Source extract:
# W



## Roger Longbottom (19 Jan 2020)

W


----------



## Specialeyes (19 Jan 2020)

Mastic... it's the one thing where I'll admit defeat and get a subby in.
I'm reminded nightly of this by the 'wedding cake icing' around the bath from when I last tried it


----------



## Profpointy (20 Jan 2020)

Cut the cable tie not the cable. F@&£d that up more than once


----------



## slowmotion (20 Jan 2020)

Plastering. I can fix and finish plasterboard pretty reasonably but anything more than patch plastering with wet plaster ends up being pretty awful.


----------



## raleighnut (20 Jan 2020)

Glossing, luckily I have a mate who is a time-served Coach-painter and he enjoys painting he just doesn't like the prep so as long as I rub everything down Geoff is quite happy to apply the paint.


----------



## Levo-Lon (20 Jan 2020)

Data listing:
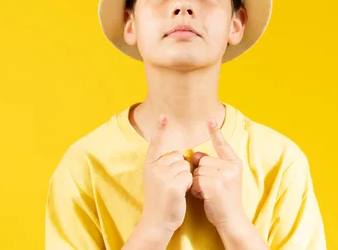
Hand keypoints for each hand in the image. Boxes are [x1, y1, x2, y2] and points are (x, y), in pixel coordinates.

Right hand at [140, 115, 192, 234]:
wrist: (156, 222)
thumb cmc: (161, 201)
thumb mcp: (156, 180)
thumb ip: (163, 166)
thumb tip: (180, 155)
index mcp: (149, 165)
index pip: (156, 144)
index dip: (160, 129)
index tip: (163, 115)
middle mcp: (154, 168)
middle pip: (178, 156)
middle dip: (181, 168)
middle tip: (172, 184)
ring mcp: (162, 176)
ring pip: (185, 166)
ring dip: (185, 178)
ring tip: (176, 190)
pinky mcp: (172, 185)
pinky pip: (189, 177)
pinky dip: (189, 185)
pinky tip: (180, 194)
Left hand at [190, 119, 247, 231]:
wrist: (231, 219)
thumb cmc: (223, 199)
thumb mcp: (221, 178)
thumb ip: (210, 164)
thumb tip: (195, 154)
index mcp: (234, 163)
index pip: (222, 144)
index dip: (215, 131)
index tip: (209, 119)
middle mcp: (231, 166)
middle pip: (203, 161)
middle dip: (201, 174)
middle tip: (211, 188)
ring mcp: (224, 175)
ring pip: (197, 171)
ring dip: (198, 183)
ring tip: (208, 193)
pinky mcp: (215, 185)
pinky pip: (196, 181)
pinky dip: (196, 190)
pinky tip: (205, 197)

The problem:
Print the forum thread about DIY jobs in full, word for word. Rely only on the forum thread for what follows.

Response:
# W



## Roger Longbottom (19 Jan 2020)

W


----------



## Specialeyes (19 Jan 2020)

Mastic... it's the one thing where I'll admit defeat and get a subby in.
I'm reminded nightly of this by the 'wedding cake icing' around the bath from when I last tried it


----------



## Profpointy (20 Jan 2020)

Cut the cable tie not the cable. F@&£d that up more than once


----------



## slowmotion (20 Jan 2020)

Plastering. I can fix and finish plasterboard pretty reasonably but anything more than patch plastering with wet plaster ends up being pretty awful.


----------



## raleighnut (20 Jan 2020)

Glossing, luckily I have a mate who is a time-served Coach-painter and he enjoys painting he just doesn't like the prep so as long as I rub everything down Geoff is quite happy to apply the paint.


----------



## Levo-Lon (20 Jan 2020)